Desde há muito que a ONU urge o Estado espanhol a cumprir as suas obrigações internacionais, recordando que o desaparecimento forçado é um crime que não prescreve, ao contrário do que pretendem governantes e magistrados. Quando o juiz Baltasar Garzón aceitou, em 2008, abrir uma investigação judicial sobre um total de 114.266 casos de “desaparecimentos forçados” e sequestro de crianças (filhas de mães republicanas) que configuram crimes contra a humanidade, praticados ou encobertos pelo regime franquista entre o início da guerra civil (1936) e dezembro de 1951 – porque o franquismo continuou a matar em massa mesmo depois do final da guerra, em abril de 1939 –, uma tempestade política abateu-se sobre ele.
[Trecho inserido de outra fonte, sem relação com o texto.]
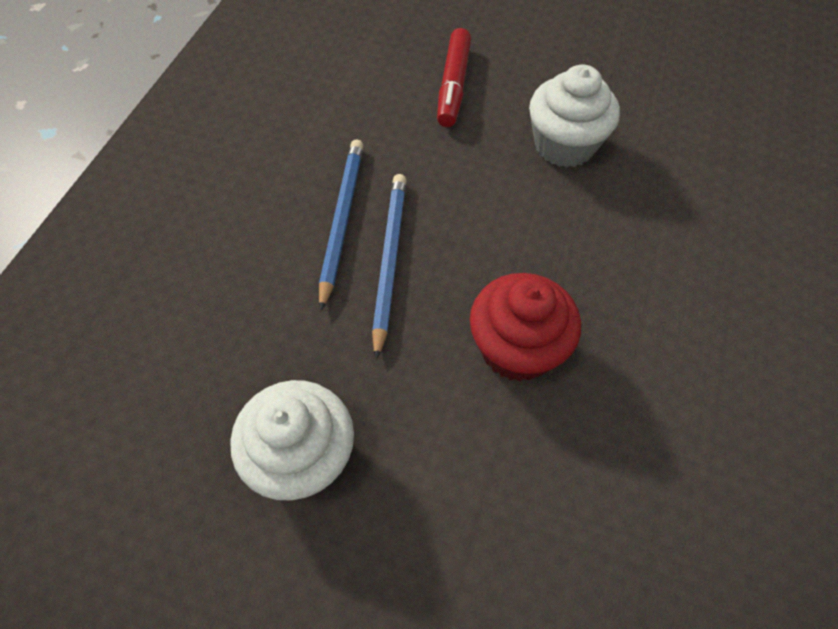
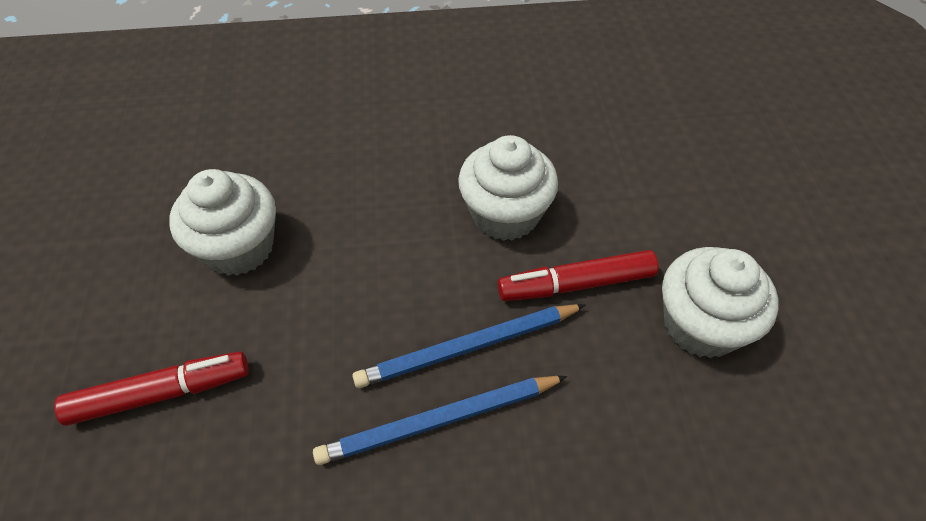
camera: 115 degrees left, 5 degrees down
(405, 370) = (576, 284): none -> red marker
(517, 348) = (505, 214): red cupcake -> white cupcake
O Ministério Público espanhol, numa das mais vergonhosas avaliações que do passado genocida de uma ditadura uma instituição judicial possa ter feito, recorreu da abertura desse processo, considerando que aquelas mortes às mãos de autoridades militares e políticas não passavam, afinal, de um conjunto de “delitos comuns” que teriam prescrito à luz da Lei de Amnistia de 1977 – a mesma que a ONU tem insistido que a Espanha revogue por forma a que ela própria possa cumprir as obrigações previstas nos tratados internacionais que subscreveu: em 1985, a Convenção Internacional contra Tortura e, em 2007, a Convenção Internacional contra os Desaparecimentos Forçados, que estabelece, preto no branco, que “os Estados subscritores tomarão as medidas apropriadas para investigar” os “desaparecimentos forçados que sejam obra de agentes do Estado ou de pessoas ou grupos de pessoas que atuam com a autorização, o apoio ou a aquiescência do Estado”. Ao entender que não se podem julgar hoje “crimes contra a humanidade”, porque “a legalidade penal internacional não existia no momento da comissão dos factos”, a Justiça espanhola parece achar que também não se podiam julgar os nazis em Nuremberga por um tribunal que, justamente, tipificou pela primeira vez na história o “crime contra a humanidade”.

Direita, PSOE e juízes conseguiram bloquear a investigação expulsando Garzón da carreira judicial, em 2012. Dois anos antes, a Justiça argentina, ao abrigo do princípio de justiça universal (o mesmo princípio que permitiu que em Espanha se abrisse um processo contra Pinochet), abria uma ação contra os responsáveis “pelos delitos de genocídio e/ou crimes contra a humanidade que tiveram lugar em Espanha” entre 1939 e 1977. A Justiça espanhola recusa-se desde então a colaborar com a investigação e em deter, extraditar ou sequer interrogar vários acusados, sobretudo ex-ministros de Franco.

Magistratura e poder político podem dizer o que quiserem, mas o passado só passa quando as vítimas dele disserem que passou.»